User interface change data ->

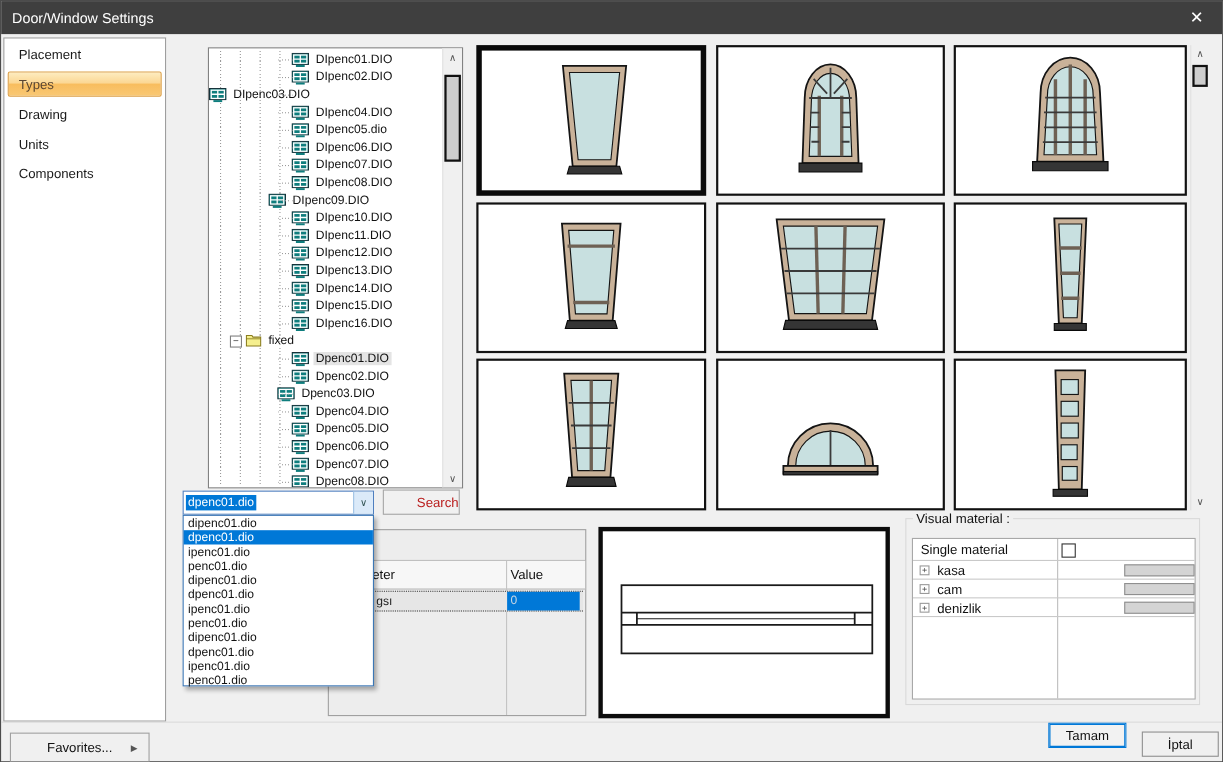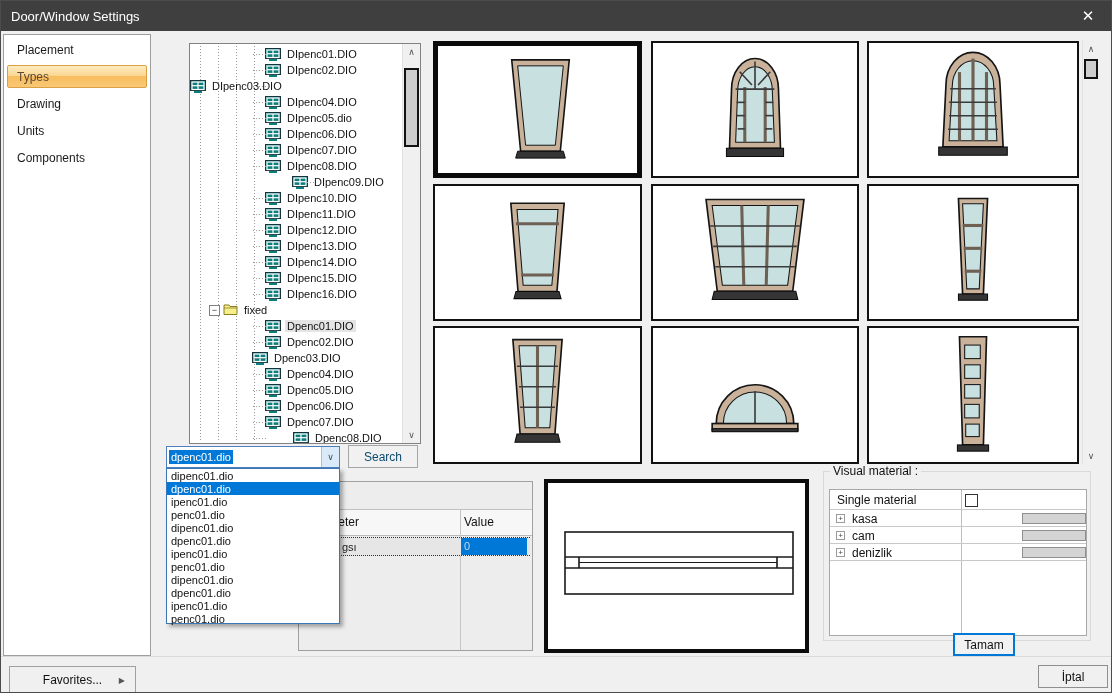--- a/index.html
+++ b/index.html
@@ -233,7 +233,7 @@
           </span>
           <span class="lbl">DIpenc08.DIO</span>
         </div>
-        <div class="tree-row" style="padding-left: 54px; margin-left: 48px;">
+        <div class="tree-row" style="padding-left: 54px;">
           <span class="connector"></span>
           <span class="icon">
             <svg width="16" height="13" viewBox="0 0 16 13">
==
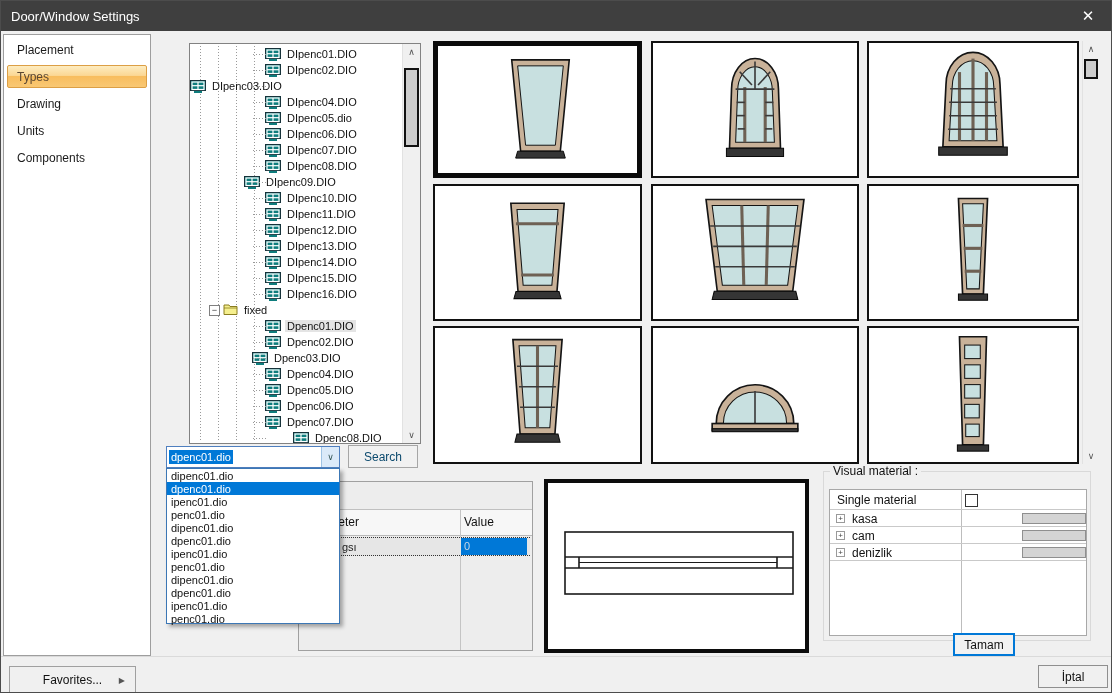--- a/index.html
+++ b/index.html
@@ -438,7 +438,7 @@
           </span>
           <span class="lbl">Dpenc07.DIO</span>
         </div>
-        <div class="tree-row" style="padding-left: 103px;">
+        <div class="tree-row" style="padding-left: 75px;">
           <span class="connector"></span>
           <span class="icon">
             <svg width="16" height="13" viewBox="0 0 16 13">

WHAT YOU SHOULD DO -> Copy out the lines above with "tree" in them.

WRITTEN ANSWER ->
-        <div class="tree-row" style="padding-left: 54px; margin-left: 48px;">
+        <div class="tree-row" style="padding-left: 54px;">
-        <div class="tree-row" style="padding-left: 103px;">
+        <div class="tree-row" style="padding-left: 75px;">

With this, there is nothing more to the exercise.